Após pedir uma autorização para o Diogo Petrescu, borrifarei hoje usando como base seu texto: "Superestimados. Subestimados", seguindo com a coluna musical toda semana.
Na borrifação em questão, do Diogo, uma discussão se estendeu pelos comentários, após o borrifador referir-se a Kurt Cobain como um artista superestimado. Eu concordo com isso, e farei o post de hoje sobre essa idolatria, na minha opinião, desmedida, à Nirvana e Kurt Cobain.

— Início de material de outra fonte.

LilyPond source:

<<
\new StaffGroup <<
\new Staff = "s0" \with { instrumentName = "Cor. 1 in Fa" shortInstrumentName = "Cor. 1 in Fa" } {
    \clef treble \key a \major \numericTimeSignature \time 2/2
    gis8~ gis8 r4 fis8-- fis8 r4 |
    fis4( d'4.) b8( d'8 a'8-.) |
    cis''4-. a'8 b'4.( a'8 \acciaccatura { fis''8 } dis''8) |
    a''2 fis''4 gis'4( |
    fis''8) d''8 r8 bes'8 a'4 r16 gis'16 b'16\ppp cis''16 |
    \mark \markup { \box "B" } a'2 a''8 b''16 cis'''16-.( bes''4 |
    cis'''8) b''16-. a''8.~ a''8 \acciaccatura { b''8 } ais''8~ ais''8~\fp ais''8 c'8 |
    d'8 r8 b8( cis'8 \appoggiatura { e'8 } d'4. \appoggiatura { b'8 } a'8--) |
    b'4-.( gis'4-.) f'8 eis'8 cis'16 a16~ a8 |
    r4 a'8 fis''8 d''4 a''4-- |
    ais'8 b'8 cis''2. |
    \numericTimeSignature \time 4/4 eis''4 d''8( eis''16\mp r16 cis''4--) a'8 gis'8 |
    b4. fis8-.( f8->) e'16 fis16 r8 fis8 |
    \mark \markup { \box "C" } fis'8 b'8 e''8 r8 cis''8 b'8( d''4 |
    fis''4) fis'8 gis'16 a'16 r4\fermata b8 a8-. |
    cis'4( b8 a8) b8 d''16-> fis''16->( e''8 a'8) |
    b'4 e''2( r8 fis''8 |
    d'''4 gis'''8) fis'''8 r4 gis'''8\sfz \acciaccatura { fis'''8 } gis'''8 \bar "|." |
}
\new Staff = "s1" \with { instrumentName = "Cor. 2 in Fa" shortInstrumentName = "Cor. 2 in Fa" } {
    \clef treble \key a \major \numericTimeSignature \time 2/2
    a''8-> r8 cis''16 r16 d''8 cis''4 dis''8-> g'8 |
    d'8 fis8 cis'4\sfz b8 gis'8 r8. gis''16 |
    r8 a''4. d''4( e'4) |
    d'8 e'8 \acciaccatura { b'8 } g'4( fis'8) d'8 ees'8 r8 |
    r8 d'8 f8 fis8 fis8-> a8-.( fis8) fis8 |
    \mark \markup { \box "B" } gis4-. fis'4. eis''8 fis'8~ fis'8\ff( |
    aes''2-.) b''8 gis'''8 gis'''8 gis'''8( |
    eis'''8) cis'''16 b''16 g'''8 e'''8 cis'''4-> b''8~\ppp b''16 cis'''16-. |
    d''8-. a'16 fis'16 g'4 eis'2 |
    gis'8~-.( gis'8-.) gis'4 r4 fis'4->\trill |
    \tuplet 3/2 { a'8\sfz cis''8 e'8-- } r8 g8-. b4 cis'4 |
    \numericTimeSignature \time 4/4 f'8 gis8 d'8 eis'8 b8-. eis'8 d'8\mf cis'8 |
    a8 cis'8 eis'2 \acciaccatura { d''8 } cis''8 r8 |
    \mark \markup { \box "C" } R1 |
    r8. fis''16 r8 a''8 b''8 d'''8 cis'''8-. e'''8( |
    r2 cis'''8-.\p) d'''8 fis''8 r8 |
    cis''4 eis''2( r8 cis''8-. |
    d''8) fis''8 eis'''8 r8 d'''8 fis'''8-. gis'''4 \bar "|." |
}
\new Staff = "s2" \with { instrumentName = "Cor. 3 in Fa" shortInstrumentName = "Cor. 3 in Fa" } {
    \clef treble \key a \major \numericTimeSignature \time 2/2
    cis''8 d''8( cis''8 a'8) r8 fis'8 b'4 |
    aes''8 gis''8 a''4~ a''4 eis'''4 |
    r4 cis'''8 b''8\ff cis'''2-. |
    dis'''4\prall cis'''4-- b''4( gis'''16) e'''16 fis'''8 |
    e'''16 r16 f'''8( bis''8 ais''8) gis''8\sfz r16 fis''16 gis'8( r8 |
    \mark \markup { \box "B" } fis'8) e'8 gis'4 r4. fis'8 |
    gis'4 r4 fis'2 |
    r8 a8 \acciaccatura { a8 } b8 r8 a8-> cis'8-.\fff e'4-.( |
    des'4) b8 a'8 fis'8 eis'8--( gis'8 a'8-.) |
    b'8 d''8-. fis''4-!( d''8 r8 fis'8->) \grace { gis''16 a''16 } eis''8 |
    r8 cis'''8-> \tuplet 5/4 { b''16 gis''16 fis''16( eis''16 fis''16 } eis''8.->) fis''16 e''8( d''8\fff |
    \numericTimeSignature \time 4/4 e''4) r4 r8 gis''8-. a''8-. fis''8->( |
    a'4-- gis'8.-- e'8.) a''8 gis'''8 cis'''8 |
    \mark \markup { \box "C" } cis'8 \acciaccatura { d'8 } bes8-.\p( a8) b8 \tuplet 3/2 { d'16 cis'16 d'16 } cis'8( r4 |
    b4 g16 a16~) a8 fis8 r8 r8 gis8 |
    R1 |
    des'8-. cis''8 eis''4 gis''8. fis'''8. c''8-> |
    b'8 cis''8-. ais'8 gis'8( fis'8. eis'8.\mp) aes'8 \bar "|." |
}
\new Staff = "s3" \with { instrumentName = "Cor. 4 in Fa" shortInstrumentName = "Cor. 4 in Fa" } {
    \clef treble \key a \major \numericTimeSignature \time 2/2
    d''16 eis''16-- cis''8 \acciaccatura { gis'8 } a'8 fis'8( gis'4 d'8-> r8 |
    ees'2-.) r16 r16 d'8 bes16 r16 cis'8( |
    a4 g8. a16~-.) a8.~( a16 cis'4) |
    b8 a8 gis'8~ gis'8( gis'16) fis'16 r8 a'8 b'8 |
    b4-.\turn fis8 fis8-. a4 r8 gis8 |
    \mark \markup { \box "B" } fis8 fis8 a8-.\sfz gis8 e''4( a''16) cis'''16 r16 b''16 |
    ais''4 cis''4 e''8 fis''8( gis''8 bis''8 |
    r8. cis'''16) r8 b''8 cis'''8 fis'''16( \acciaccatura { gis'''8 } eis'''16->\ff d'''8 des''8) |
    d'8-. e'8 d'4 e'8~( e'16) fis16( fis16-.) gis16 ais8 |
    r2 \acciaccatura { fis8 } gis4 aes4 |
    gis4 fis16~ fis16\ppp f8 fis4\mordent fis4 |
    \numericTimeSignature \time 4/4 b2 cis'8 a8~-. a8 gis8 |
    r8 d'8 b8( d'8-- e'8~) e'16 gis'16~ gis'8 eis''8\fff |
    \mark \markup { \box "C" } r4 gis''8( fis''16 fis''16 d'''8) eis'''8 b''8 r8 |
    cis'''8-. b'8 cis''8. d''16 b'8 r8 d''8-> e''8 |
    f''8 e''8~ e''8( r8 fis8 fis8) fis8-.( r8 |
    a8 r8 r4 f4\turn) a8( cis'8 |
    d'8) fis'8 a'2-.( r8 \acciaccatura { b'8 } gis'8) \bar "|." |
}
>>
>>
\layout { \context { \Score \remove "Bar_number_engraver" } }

Compreendo perfeitamente a relevância de Nirvana para o Rock, principalmente nos anos 90, quando a turma de Seattle deu um novo gás, principalmente com o Grunge, movimento no qual o Nirvana é usualmente enquadrado, assim como Pearl Jam, entre outras bandas.
Aí é que está a questão.
O Nirvana muitas vezes é visto como sinônimo deste movimento, mas creio que essas outras bandas tenham tido importância no mínimo igual para o desenvolvimento do rock no início dos anos 90.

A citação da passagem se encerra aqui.